* Task objective
Everything in the records below from the line containing "Do interwencyjnej zbiórki" through the line containing "в том числе" is to be reproduced exactly, those two lines included; no picture is to be copied.

* Supplied material
____
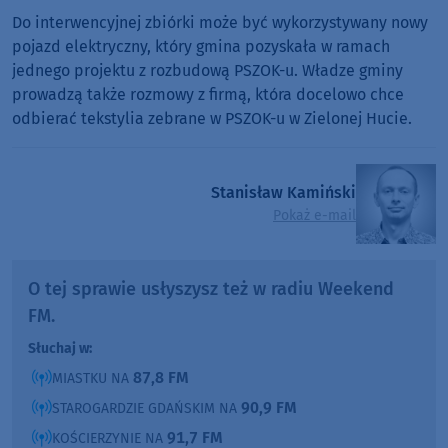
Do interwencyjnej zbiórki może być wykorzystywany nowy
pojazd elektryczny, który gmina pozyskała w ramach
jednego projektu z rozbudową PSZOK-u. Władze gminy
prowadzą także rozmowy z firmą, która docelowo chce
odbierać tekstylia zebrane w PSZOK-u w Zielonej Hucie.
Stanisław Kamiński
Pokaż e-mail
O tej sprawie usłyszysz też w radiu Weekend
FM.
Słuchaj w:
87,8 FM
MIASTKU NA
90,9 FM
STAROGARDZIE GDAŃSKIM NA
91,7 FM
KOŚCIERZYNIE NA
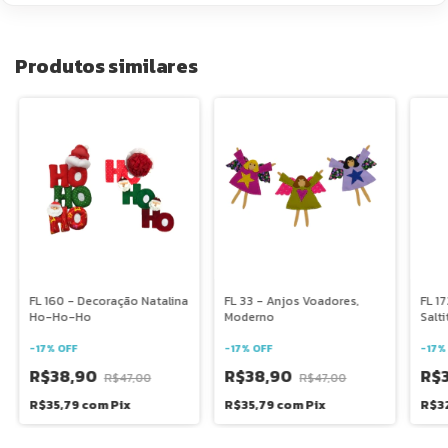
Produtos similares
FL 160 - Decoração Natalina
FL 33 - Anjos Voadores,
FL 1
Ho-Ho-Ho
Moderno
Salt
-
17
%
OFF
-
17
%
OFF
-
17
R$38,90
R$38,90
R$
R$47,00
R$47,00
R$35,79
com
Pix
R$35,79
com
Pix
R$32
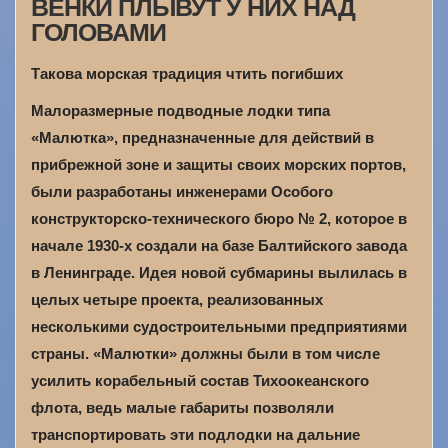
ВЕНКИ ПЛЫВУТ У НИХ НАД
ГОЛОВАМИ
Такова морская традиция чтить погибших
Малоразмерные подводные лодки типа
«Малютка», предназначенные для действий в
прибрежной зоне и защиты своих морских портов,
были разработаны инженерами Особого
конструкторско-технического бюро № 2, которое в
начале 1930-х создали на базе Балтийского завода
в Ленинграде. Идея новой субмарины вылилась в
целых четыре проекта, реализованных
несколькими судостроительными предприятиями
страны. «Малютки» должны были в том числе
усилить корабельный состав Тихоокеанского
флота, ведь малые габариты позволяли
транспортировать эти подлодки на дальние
____
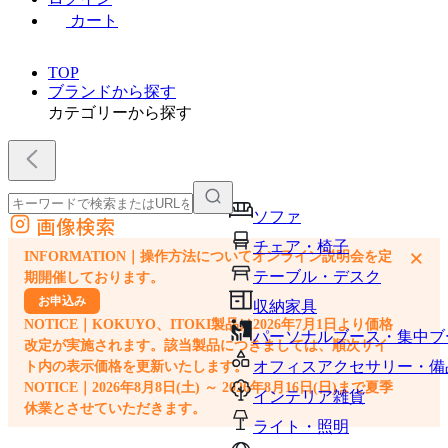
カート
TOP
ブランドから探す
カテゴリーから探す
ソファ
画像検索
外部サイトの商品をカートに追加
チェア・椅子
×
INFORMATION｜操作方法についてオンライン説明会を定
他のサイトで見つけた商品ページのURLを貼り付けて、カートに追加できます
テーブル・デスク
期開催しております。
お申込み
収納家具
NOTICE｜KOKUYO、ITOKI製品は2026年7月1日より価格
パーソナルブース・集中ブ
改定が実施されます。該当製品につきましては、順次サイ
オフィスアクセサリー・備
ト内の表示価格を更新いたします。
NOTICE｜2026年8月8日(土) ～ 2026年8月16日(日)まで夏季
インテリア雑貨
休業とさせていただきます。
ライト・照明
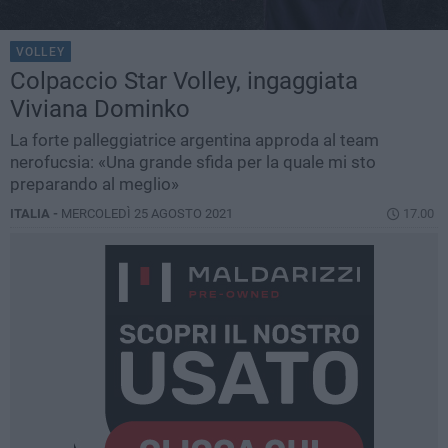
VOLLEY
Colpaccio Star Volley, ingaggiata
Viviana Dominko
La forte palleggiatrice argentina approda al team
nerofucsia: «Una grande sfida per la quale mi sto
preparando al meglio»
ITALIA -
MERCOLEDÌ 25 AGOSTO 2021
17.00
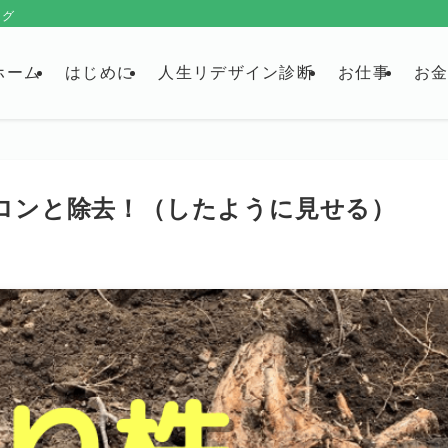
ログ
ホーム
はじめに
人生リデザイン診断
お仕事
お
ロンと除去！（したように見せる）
____
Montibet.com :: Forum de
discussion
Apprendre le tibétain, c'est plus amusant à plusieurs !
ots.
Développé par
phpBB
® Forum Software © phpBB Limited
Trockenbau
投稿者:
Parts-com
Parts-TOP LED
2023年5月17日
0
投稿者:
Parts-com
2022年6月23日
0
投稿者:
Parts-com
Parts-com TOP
____
* Response to this exercise
Do interwencyjnej zbiórki może być wykorzystywany nowy
pojazd elektryczny, który gmina pozyskała w ramach
jednego projektu z rozbudową PSZOK-u. Władze gminy
prowadzą także rozmowy z firmą, która docelowo chce
odbierać tekstylia zebrane w PSZOK-u w Zielonej Hucie.
Stanisław Kamiński
Pokaż e-mail
O tej sprawie usłyszysz też w radiu Weekend
FM.
Słuchaj w:
87,8 FM
MIASTKU NA
90,9 FM
STAROGARDZIE GDAŃSKIM NA
91,7 FM
KOŚCIERZYNIE NA
Produtos similares
FL 160 - Decoração Natalina
FL 33 - Anjos Voadores,
FL 1
Ho-Ho-Ho
Moderno
Salt
-
17
%
OFF
-
17
%
OFF
-
17
R$38,90
R$38,90
R$
R$47,00
R$47,00
R$35,79
com
Pix
R$35,79
com
Pix
R$32
ВЕНКИ ПЛЫВУТ У НИХ НАД
ГОЛОВАМИ
Такова морская традиция чтить погибших
Малоразмерные подводные лодки типа
«Малютка», предназначенные для действий в
прибрежной зоне и защиты своих морских портов,
были разработаны инженерами Особого
конструкторско-технического бюро № 2, которое в
начале 1930-х создали на базе Балтийского завода
в Ленинграде. Идея новой субмарины вылилась в
целых четыре проекта, реализованных
несколькими судостроительными предприятиями
страны. «Малютки» должны были в том числе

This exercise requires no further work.